Girato a Parigi nell’autunno del 2022 con un budget di ben 20 milioni di dollari, “Coup de Chance” è il primo film di Allen girato interamente in lingua francese. Le tematiche sono le stesse di "Match Point" (2005).
I toni da commedia si mischiano a piccoli brividi da thriller-drama e, come tipico dei film più riusciti di Allen, il ritmo è fresco, le citazioni eleganti e il commento musicale vivace. Le caratterizzazioni sono spassose eppure verosimili. Tutto è curato nei particolari e se il bel mondo è un accumulo di stereotipi non è certo colpa del regista. Gli status symbol che vediamo in "Coup de chance" appartenere ai protagonisti sono davvero inflazionati in una certa cerchia di persone; anche quando ogni tanto ci sono pennellate originali che fanno scoppiare a ridere la sala (tipo il vezzo di una stanza allestita con una collina di trenini elettrici), il realismo domina. Così come sono autentici i desideri e i turbamenti inespressi di chi provi a vivere in certi ambienti senza sposarne i valori, come fa Fanny. A lei la splendida cornice inizia a stare stretta, con le sue persone dai discorsi superficiali e dai piccoli snobismi variamente assortiti. Fanny ad ogni modo si sente molto legata a Jean, il principe azzurro in grado di renderla una regina proprio alla fine di un periodo buio e ribelle in cui era stata sposata a un musicista problematico. Per un po’ la giovane si è integrata nella versione upper class di se stessa. A renderla insofferente non sono certo le Loubotin ai piedi o la Birkin d’ordinanza, né i vari pezzi Cartier a polso e dita o le splendide magioni possedute. Bensì il fatto che il solo nutrimento fornitole dal marito è appunto materiale. In Alain invece ritrova lo spirito bohemien e si ricorda come il vero romanticismo costi poco in termini economici: con la persona giusta il paradiso può essere anche solo mangiare su una panchina al parco, comprare caldarroste o scovare un vecchio libro su una bancarella. L’intimità dell’andare a cercare al mercato ingredienti con cui cucinare, è anche quello un privilegio. Il vero lusso sta nel trovare una passione o nel provare un delirio amoroso, così come nell'avere il tempo e la voglia di viverli. Allen descrive benissimo tutto ciò con dialoghi e immagini.
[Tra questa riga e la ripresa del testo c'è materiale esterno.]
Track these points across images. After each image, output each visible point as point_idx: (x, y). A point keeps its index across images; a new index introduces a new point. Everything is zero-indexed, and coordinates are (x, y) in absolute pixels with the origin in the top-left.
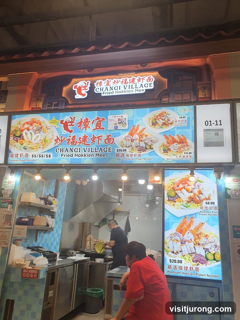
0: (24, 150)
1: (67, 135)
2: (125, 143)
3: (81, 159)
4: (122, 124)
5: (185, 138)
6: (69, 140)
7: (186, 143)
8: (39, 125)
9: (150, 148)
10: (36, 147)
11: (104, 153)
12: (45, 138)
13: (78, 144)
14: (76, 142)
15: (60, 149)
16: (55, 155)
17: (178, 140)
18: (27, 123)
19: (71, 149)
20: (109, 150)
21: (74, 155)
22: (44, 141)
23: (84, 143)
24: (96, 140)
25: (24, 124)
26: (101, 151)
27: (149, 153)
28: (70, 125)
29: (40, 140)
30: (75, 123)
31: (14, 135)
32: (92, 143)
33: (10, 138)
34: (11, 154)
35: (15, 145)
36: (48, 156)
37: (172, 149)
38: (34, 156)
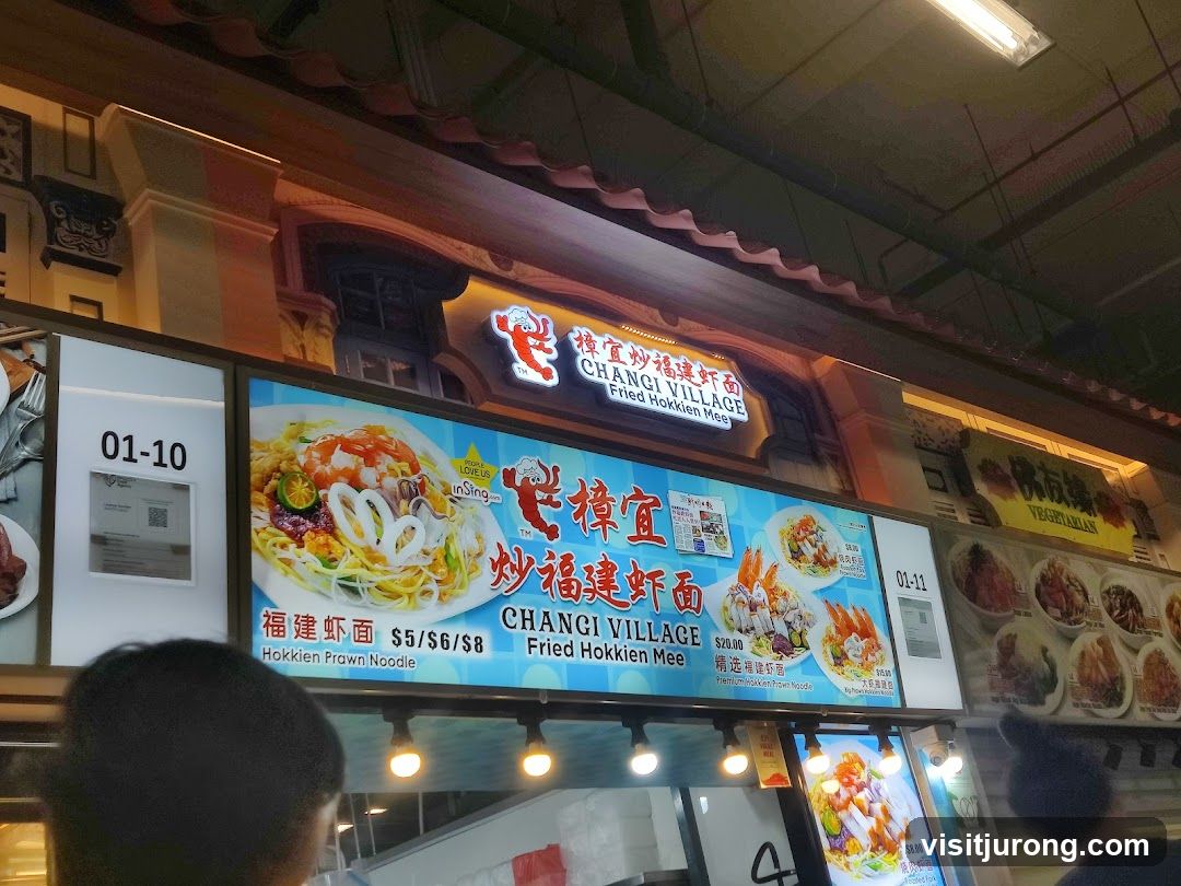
0: (344, 597)
1: (537, 546)
2: (733, 611)
3: (604, 668)
4: (713, 536)
5: (869, 619)
6: (549, 569)
7: (875, 637)
8: (407, 469)
9: (802, 646)
10: (410, 590)
11: (678, 648)
12: (447, 547)
13: (585, 597)
14: (579, 585)
15: (519, 613)
16: (502, 643)
17: (858, 626)
18: (347, 446)
19: (561, 615)
20: (693, 636)
21: (577, 649)
22: (441, 560)
23: (605, 593)
24: (647, 587)
25: (327, 449)
26: (668, 639)
27: (802, 663)
28: (541, 502)
29: (426, 553)
30: (562, 496)
31: (274, 497)
32: (633, 597)
33: (255, 511)
34: (267, 615)
35: (288, 562)
36: (472, 643)
37: (850, 655)
38: (402, 636)
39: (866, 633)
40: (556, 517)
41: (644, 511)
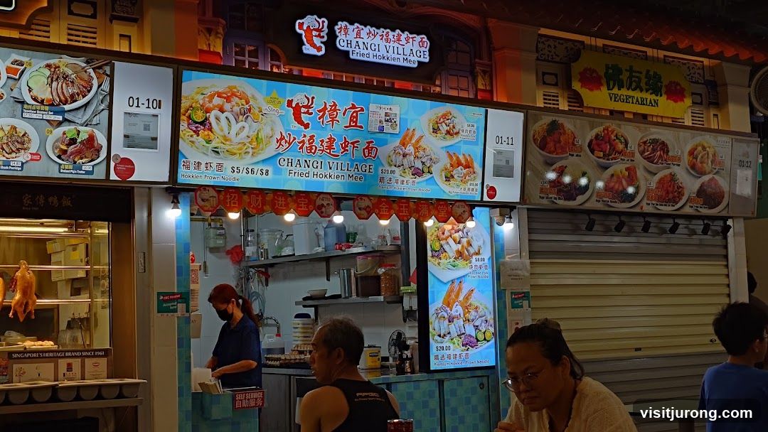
0: (214, 155)
1: (299, 132)
2: (393, 158)
3: (323, 182)
4: (390, 124)
5: (472, 160)
6: (303, 142)
7: (473, 168)
8: (244, 103)
9: (429, 172)
10: (240, 151)
11: (361, 174)
12: (258, 134)
13: (318, 153)
14: (316, 148)
15: (286, 160)
16: (278, 172)
17: (464, 164)
18: (219, 95)
19: (306, 161)
20: (370, 169)
21: (312, 174)
22: (255, 140)
23: (328, 151)
24: (350, 148)
25: (212, 97)
26: (356, 170)
27: (426, 180)
28: (304, 113)
29: (248, 137)
30: (314, 110)
31: (189, 117)
32: (342, 153)
33: (182, 123)
34: (184, 162)
35: (193, 142)
36: (264, 172)
37: (455, 177)
38: (235, 169)
39: (468, 166)
40: (310, 119)
41: (355, 114)
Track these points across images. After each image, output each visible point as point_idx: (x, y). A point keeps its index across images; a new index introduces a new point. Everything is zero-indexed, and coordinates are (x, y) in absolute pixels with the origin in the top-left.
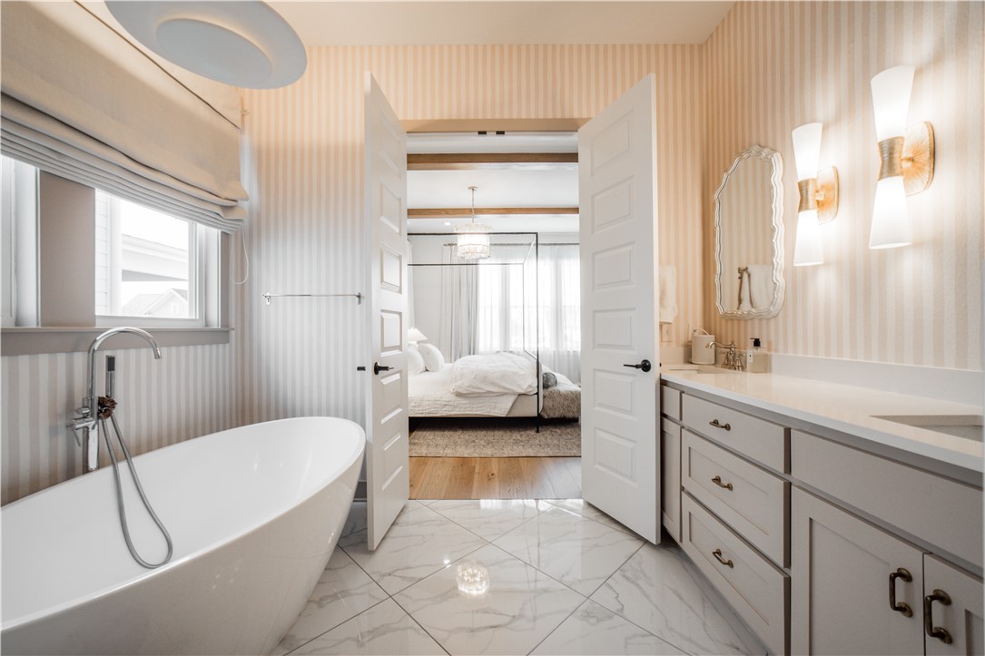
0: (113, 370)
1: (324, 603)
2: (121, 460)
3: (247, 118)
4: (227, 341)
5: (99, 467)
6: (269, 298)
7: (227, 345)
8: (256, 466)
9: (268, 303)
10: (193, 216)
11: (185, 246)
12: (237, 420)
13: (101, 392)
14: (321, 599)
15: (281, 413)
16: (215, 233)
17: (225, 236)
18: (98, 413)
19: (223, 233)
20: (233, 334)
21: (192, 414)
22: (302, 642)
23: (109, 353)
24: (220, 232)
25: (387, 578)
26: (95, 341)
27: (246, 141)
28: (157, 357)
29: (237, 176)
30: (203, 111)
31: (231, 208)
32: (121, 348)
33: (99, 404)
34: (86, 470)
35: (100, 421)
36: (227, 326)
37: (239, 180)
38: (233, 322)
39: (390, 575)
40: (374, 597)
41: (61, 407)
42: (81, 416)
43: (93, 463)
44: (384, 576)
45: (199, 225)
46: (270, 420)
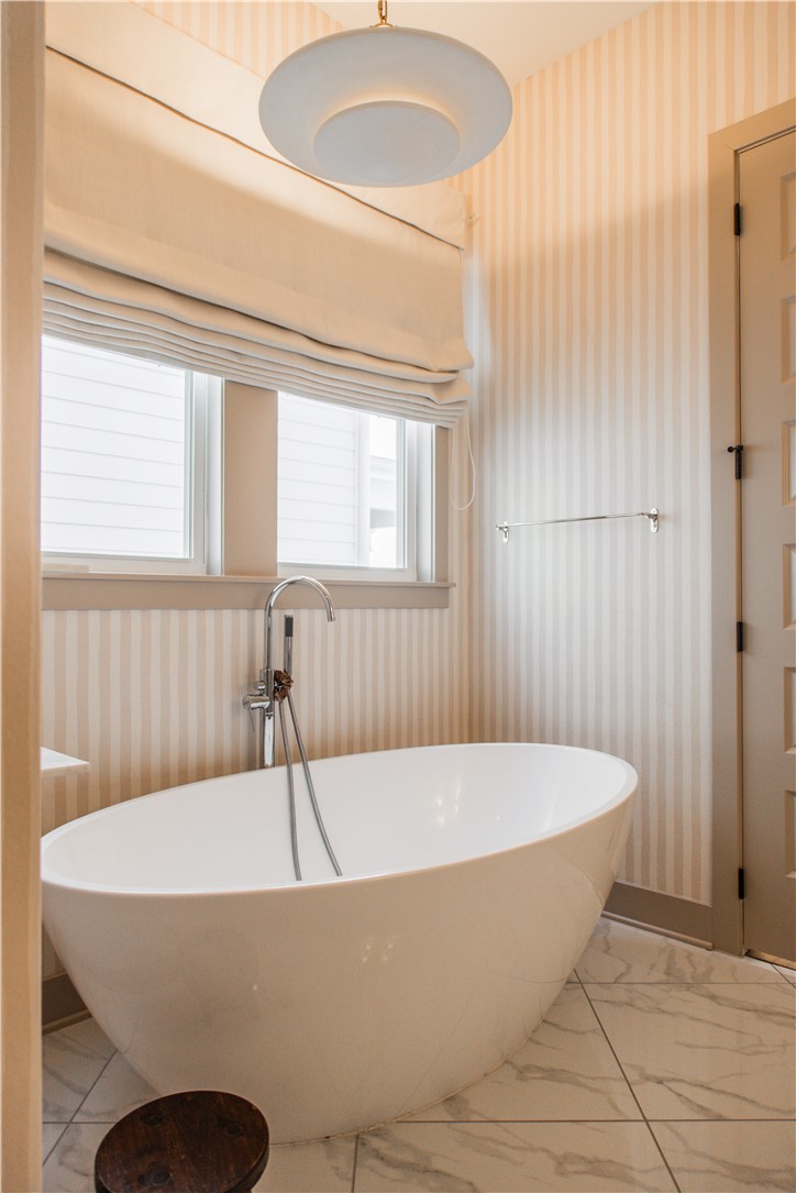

Il nostro caro regista newyorkese ha molto vissuto. Da sempre è a contatto coi paradossi ironici della vita. Conosce il ruolo del destino e del caso, come quello della fortuna. Di questo parla “Coup de Chance”, ovvero di quanto si possano fare programmi fino a un certo punto, perché ci sono cose che accadono e basta, in maniera ineluttabile, come un amore imprevisto o una morte beffarda.
Woody Allen non affida al suo film una riflessione originale quando sottolinea (in due occasioni) che chiunque sia al mondo ha già vinto la lotteria cosmica, esistendo una probabilità su 400 bilioni di nascere. Ma integra il concetto con un imperativo: “non sprecare il tuo miracolo”.
Da un uomo che col suo cinema ha salvato l’esistenza di molti e per così tanti anni, mischiando consapevolezza, genio e humour, solo un messaggio così semplice ma sacro e definitivo potevamo aspettarci.
Che poi viene anche arricchito con un consiglio, a chiosa, sulle domande esistenziali destinate a non avere risposta: “Meglio non soffermartici troppo”. Una lezione di buon senso e di nobile leggerezza.Grazie Maestro.